Ellen, who lived in Concord when she died, left behind an enormous collection of books — Shakespeare, sports, mystery, even books about death.
Every few days, Mary harvests a few from the boxes and boxes in her home. She marks them with a stamp she had made in Ellen’s honor, slides them into a tote bag and, on her walk through Rollins, deposits them in the Little Free Library, tucking them in beside children’s books and puzzles.
The grass in front of the Little Free Library in Rollins is worn down to dirt. And whenever Mary passes by again, Ellen’s books have been checked out.
“Sometimes I put one in there and think, ‘Nobody will be into this,’ ” Mary said, laughing to herself. “And every time, when I come back, they’re all gone.”
Mary is a lover of traditional libraries, too. But slowly spreading pieces of Ellen’s collection through the South End just feels right.
She likes that, when someone “checks out” one of Ellen’s books, or any book inside, they get to keep it. It’s theirs for as long as they like, to add to their own collection or pass on to the next. What people leave and take from the library, Mary said, is also a small pulse of the neighborhood.
“You get a little insight into the people around you,” she said.
It’s also just a way to get rid of the books, she added with a laugh.
Mary doesn’t just leave Ellen’s books in Rollins. She keeps a bag full in the trunk of her Subaru.
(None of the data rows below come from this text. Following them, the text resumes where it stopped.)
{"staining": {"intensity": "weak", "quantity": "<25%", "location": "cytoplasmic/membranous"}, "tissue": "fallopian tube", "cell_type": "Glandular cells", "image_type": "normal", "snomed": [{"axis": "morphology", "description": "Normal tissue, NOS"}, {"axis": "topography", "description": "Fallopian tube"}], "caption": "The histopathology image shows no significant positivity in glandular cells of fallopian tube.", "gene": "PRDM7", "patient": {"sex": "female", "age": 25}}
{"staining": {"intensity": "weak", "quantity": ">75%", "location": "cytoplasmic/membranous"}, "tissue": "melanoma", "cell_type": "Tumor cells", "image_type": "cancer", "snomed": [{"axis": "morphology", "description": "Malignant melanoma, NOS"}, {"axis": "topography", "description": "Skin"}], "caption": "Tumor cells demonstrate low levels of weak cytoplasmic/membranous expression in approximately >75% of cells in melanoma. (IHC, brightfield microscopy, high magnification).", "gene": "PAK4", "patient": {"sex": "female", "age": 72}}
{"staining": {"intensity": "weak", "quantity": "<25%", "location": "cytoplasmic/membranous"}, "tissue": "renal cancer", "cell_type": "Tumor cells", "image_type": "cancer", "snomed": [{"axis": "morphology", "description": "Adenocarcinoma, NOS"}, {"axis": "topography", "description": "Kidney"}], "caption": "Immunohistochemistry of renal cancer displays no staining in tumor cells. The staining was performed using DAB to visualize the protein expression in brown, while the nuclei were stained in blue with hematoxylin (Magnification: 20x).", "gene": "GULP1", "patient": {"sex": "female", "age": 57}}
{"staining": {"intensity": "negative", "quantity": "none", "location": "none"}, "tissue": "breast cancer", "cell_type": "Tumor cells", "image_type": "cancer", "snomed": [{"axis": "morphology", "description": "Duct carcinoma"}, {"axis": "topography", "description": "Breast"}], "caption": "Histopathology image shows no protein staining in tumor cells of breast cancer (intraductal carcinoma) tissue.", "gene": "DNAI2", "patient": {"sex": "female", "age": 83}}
Sometimes, when she passes by a little free library on the road, she’ll pull over and leave one.
When she found the library in Rollins busted, she was upset. It wasn’t the first time this one, or others in parks across the city, had been damaged.
Ray carefully removed the little brown saltbox from its perch and the couple took it home, determined to repair it.
“Like any project, it became twice as complicated,” Ray said. It needed a new bottom and a coat of paint. But within a few days, the couple returned the library to its perch and added a few new books for good measure.
Mary and Ray aren’t the first people to whisk the little library away for repairs. First, the plastic window on the door — the one you peer in to scope out what’s inside — was smashed. After that was fixed, someone ripped the door off entirely.
At some point, the couple knows that they, or another Rollins devotee, will have to fix it up again. They’re happy to do it.
“We’ll just keep putting back it together,” Ray said, “until someday we have to build a new one.”